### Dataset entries
--- START ---
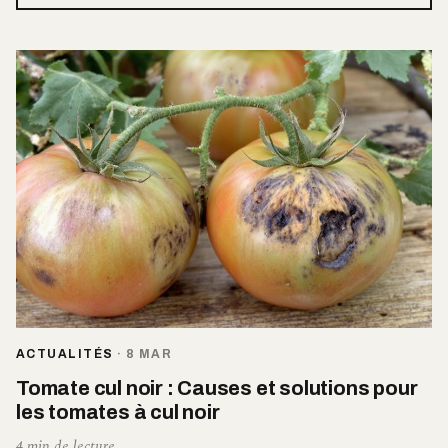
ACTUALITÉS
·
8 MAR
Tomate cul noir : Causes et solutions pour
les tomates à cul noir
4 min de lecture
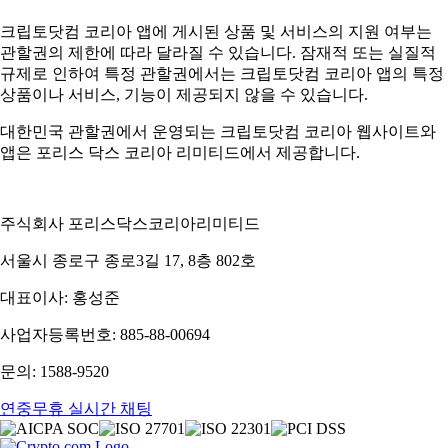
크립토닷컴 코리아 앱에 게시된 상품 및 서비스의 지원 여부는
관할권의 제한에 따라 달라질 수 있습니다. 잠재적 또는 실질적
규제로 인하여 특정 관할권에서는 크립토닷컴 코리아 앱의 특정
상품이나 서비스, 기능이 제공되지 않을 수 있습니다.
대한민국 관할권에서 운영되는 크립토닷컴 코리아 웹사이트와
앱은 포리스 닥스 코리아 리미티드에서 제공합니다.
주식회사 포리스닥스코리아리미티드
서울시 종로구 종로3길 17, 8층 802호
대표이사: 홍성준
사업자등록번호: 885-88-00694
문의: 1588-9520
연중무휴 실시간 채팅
--- END ---
--- START ---
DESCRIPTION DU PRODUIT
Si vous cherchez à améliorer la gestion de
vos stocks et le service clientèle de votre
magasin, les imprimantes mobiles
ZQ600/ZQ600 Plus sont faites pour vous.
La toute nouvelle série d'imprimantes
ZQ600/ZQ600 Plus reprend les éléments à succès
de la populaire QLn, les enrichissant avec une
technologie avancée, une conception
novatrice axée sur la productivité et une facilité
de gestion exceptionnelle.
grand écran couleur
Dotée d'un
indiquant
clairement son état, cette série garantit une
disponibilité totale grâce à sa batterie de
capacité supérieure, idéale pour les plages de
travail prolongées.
--- END ---
### Directions
Copy out everything from the line containing "크립토닷컴 코리아 앱에 게시된 상품 및 서비스의 지원 여부는" down to the line containing "연중무휴 실시간 채팅", keeping each line unchanged.

### Solution
크립토닷컴 코리아 앱에 게시된 상품 및 서비스의 지원 여부는
관할권의 제한에 따라 달라질 수 있습니다. 잠재적 또는 실질적
규제로 인하여 특정 관할권에서는 크립토닷컴 코리아 앱의 특정
상품이나 서비스, 기능이 제공되지 않을 수 있습니다.
대한민국 관할권에서 운영되는 크립토닷컴 코리아 웹사이트와
앱은 포리스 닥스 코리아 리미티드에서 제공합니다.
주식회사 포리스닥스코리아리미티드
서울시 종로구 종로3길 17, 8층 802호
대표이사: 홍성준
사업자등록번호: 885-88-00694
문의: 1588-9520
연중무휴 실시간 채팅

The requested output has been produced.